# [WORK ITEM]
Reproduce every line of text from the entries below word for word, leaving out the pictures.

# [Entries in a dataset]
------------------------------------------------------------
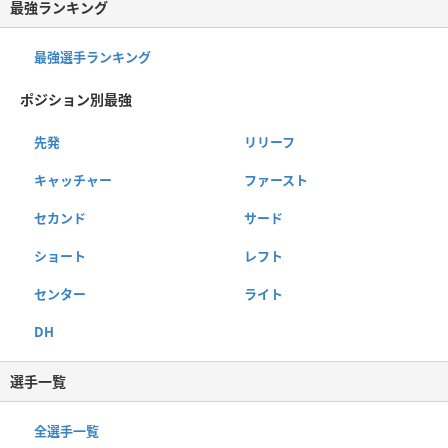
最強ランキング
最強選手ランキング
ポジション別最強
先発
リリーフ
キャッチャー
ファースト
セカンド
サード
ショート
レフト
センター
ライト
DH
選手一覧
全選手一覧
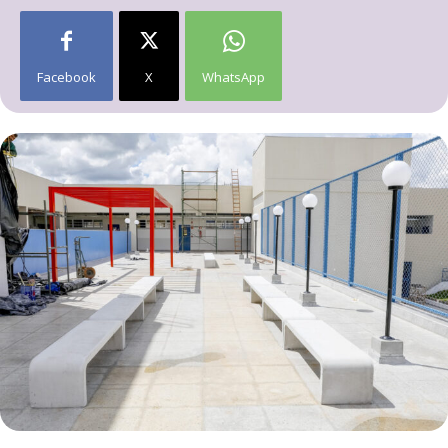
Facebook
X
WhatsApp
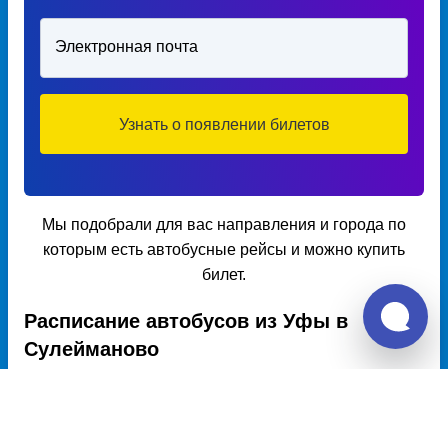
Электронная почта
Узнать о появлении билетов
Мы подобрали для вас направления и города по
которым есть автобусные рейсы и можно купить
билет.
Расписание автобусов из Уфы в
Сулейманово
Расписание автобусов Уфа – Сулейманово на 2026 год,
цена билета, информация о перевозчике и наличии мест в
автобусе, автовокзалы отправления и прибытия. Автобусы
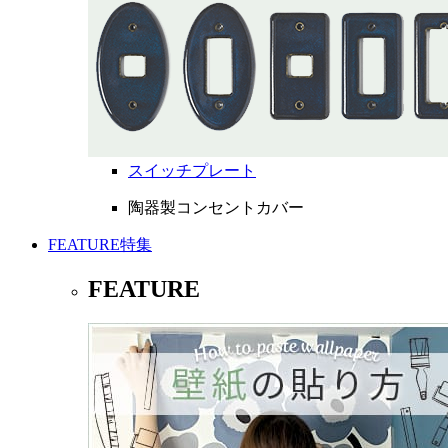
スイッチプレート
陶器製コンセントカバー
FEATURE
特集
FEATURE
------------------------------------------------------------
# [THE ANSWER]
最強ランキング
最強選手ランキング
ポジション別最強
先発
リリーフ
キャッチャー
ファースト
セカンド
サード
ショート
レフト
センター
ライト
DH
選手一覧
全選手一覧
Facebook
X
WhatsApp
Электронная почта
Узнать о появлении билетов
Мы подобрали для вас направления и города по
которым есть автобусные рейсы и можно купить
билет.
Расписание автобусов из Уфы в
Сулейманово
Расписание автобусов Уфа – Сулейманово на 2026 год,
цена билета, информация о перевозчике и наличии мест в
автобусе, автовокзалы отправления и прибытия. Автобусы
スイッチプレート
陶器製コンセントカバー
FEATURE
特集
FEATURE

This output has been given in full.